[Records from a dataset]
==========
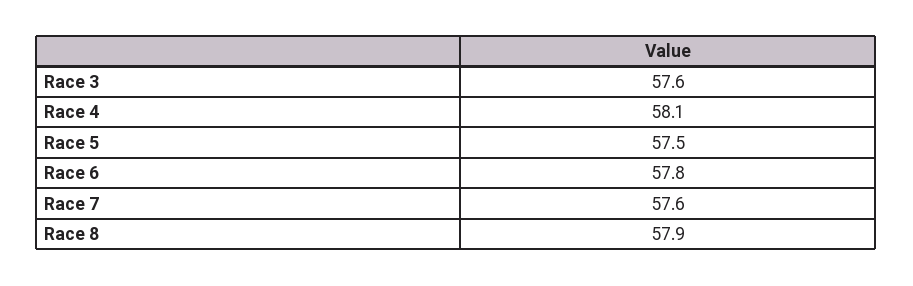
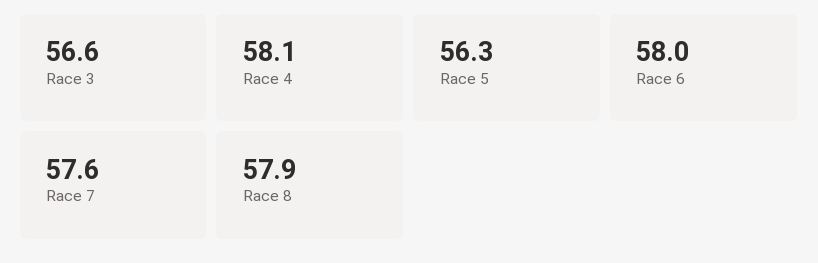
  {
-   "Race 3": 57.6,
+   "Race 3": 56.6,
    "Race 4": 58.1,
-   "Race 5": 57.5,
+   "Race 5": 56.3,
-   "Race 6": 57.8,
+   "Race 6": 58,
    "Race 7": 57.6,
    "Race 8": 57.9
  }

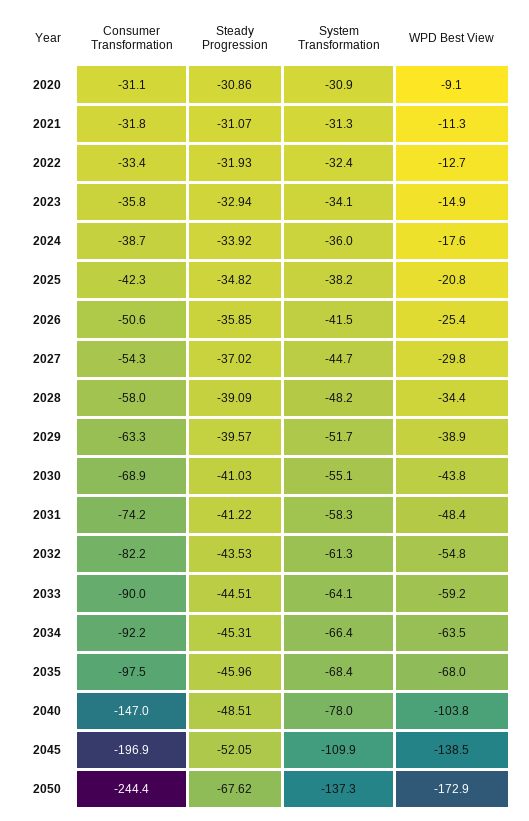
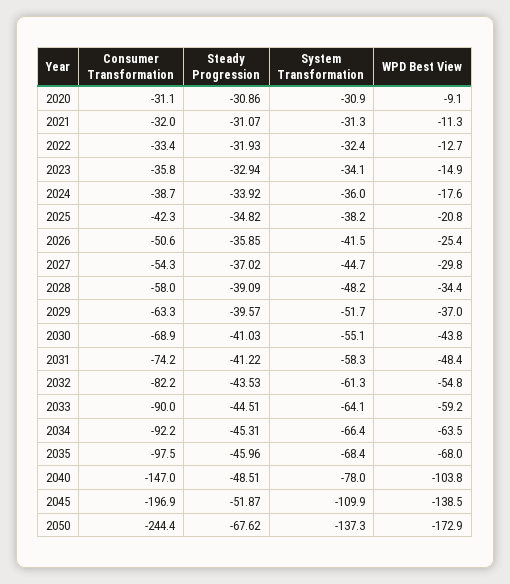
  {
    "Consumer Transformation": {
      "2020": -31.1,
-     "2021": -31.8,
+     "2021": -32,
      "2022": -33.4,
      "2023": -35.8,
      "2024": -38.7,
      "2025": -42.3,
      "2026": -50.6,
      "2027": -54.3,
      "2028": -58,
      "2029": -63.3,
      "2030": -68.9,
      "2031": -74.2,
      "2032": -82.2,
      "2033": -90,
      "2034": -92.2,
      "2035": -97.5,
      "2040": -147,
      "2045": -196.9,
      "2050": -244.4
    },
    "Steady Progression": {
      "2020": -30.86,
      "2021": -31.07,
      "2022": -31.93,
      "2023": -32.94,
      "2024": -33.92,
      "2025": -34.82,
      "2026": -35.85,
      "2027": -37.02,
      "2028": -39.09,
      "2029": -39.57,
      "2030": -41.03,
      "2031": -41.22,
      "2032": -43.53,
      "2033": -44.51,
      "2034": -45.31,
      "2035": -45.96,
      "2040": -48.51,
-     "2045": -52.05,
+     "2045": -51.87,
      "2050": -67.62
    },
    "System Transformation": {
      "2020": -30.9,
      "2021": -31.3,
      "2022": -32.4,
      "2023": -34.1,
      "2024": -36,
      "2025": -38.2,
      "2026": -41.5,
      "2027": -44.7,
      "2028": -48.2,
      "2029": -51.7,
      "2030": -55.1,
      "2031": -58.3,
      "2032": -61.3,
      "2033": -64.1,
      "2034": -66.4,
      "2035": -68.4,
      "2040": -78,
      "2045": -109.9,
      "2050": -137.3
    },
    "WPD Best View": {
      "2020": -9.1,
      "2021": -11.3,
      "2022": -12.7,
      "2023": -14.9,
      "2024": -17.6,
      "2025": -20.8,
      "2026": -25.4,
      "2027": -29.8,
      "2028": -34.4,
-     "2029": -38.9,
+     "2029": -37,
      "2030": -43.8,
      "2031": -48.4,
      "2032": -54.8,
      "2033": -59.2,
      "2034": -63.5,
      "2035": -68,
      "2040": -103.8,
      "2045": -138.5,
      "2050": -172.9
    }
  }

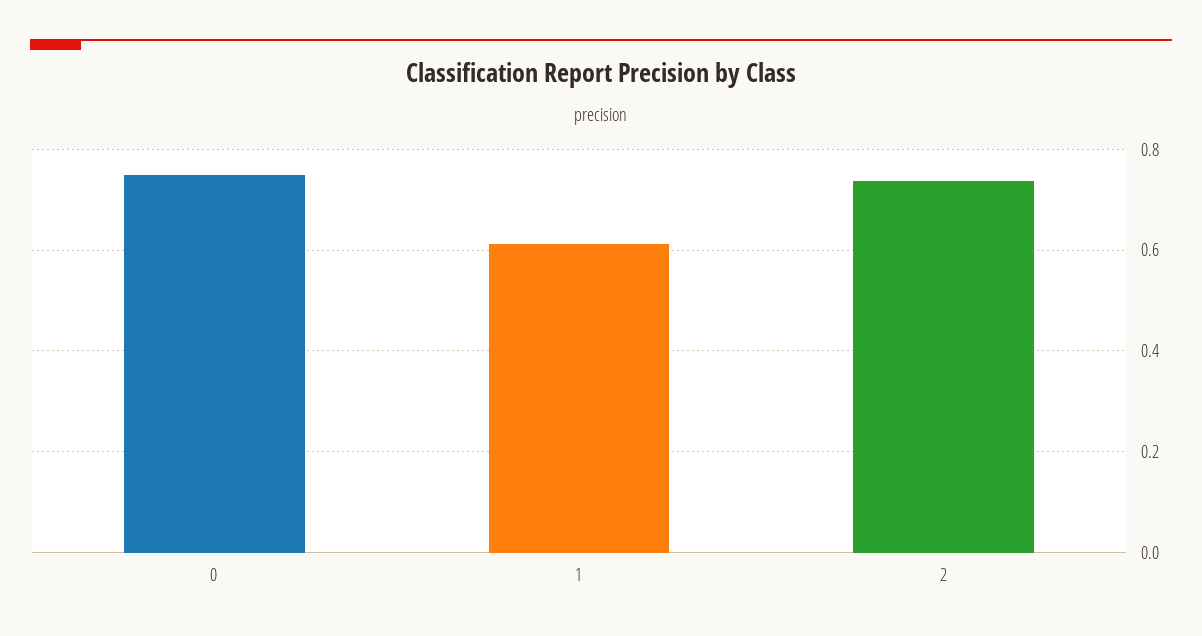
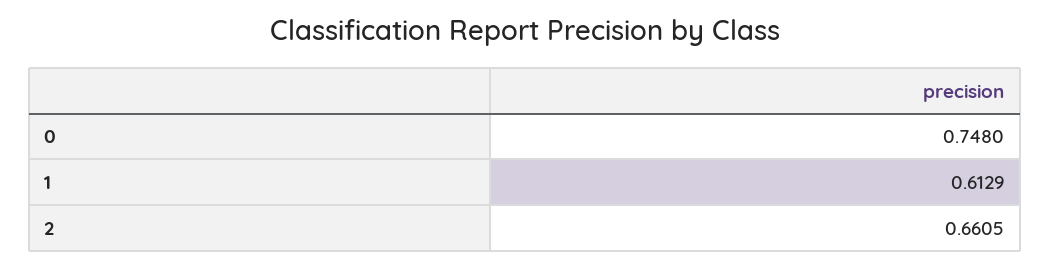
  {
    "0": 0.748,
    "1": 0.6129,
-   "2": 0.74
+   "2": 0.6605
  }

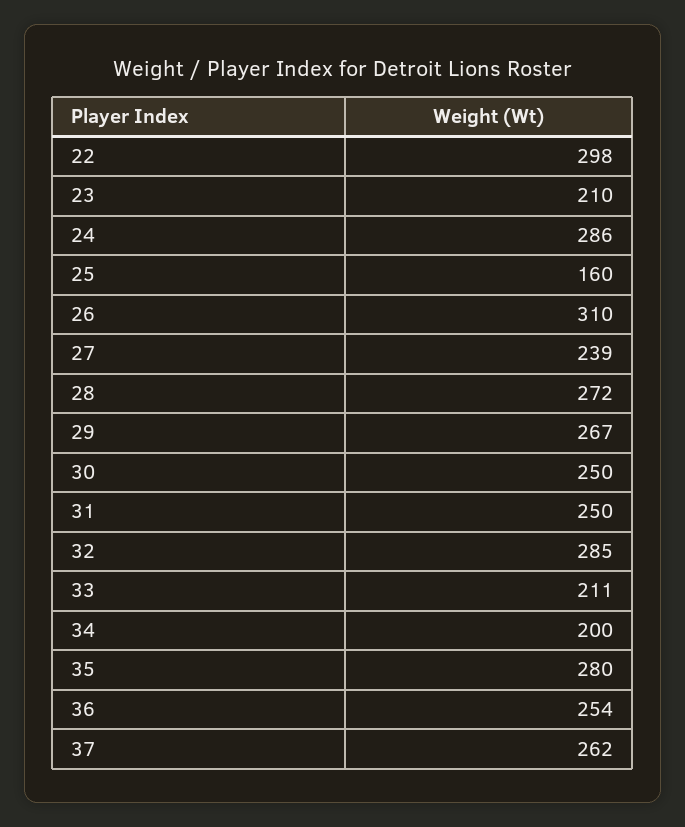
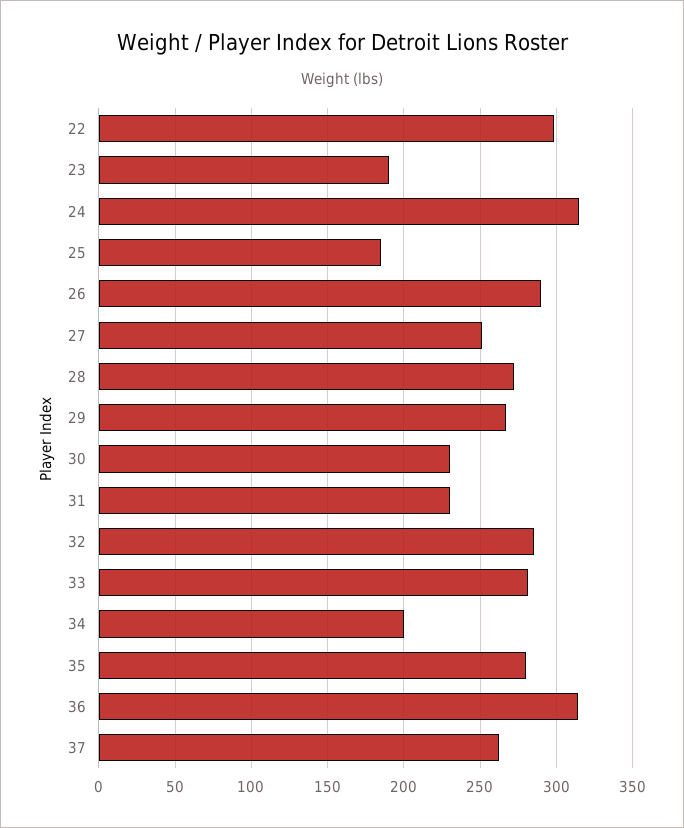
  {
    "22": 298,
-   "23": 210,
+   "23": 190,
-   "24": 286,
+   "24": 315,
-   "25": 160,
+   "25": 185,
-   "26": 310,
+   "26": 290,
-   "27": 239,
+   "27": 250,
    "28": 272,
    "29": 267,
-   "30": 250,
+   "30": 230,
-   "31": 250,
+   "31": 230,
    "32": 285,
-   "33": 211,
+   "33": 280,
    "34": 200,
    "35": 280,
-   "36": 254,
+   "36": 315,
    "37": 262
  }

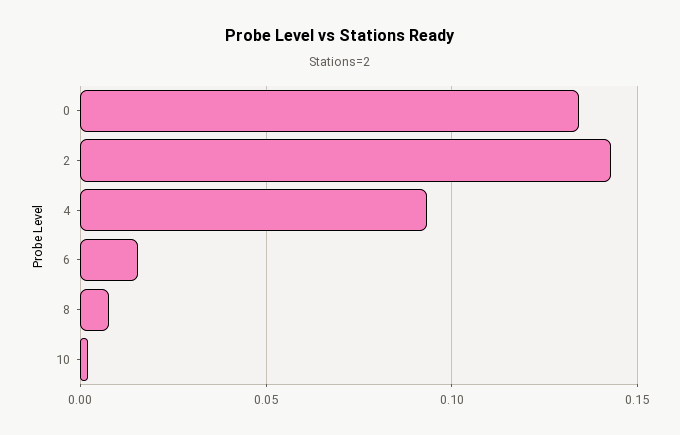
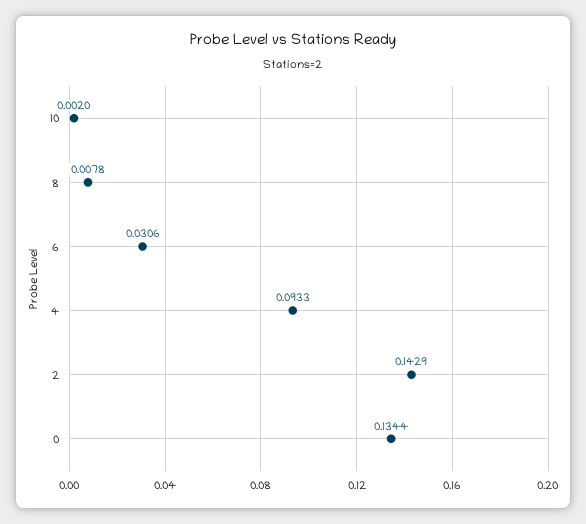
  {
    "0": 0.1344,
    "2": 0.1429,
    "4": 0.0933,
-   "6": 0.015,
+   "6": 0.0306,
    "8": 0.0078,
    "10": 0.002
  }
==========
**Work instruction**
Where does "Transformation" appear in the records above? Copy each line that holds it.

**Response to the exercise**
    "Consumer Transformation": {
    "System Transformation": {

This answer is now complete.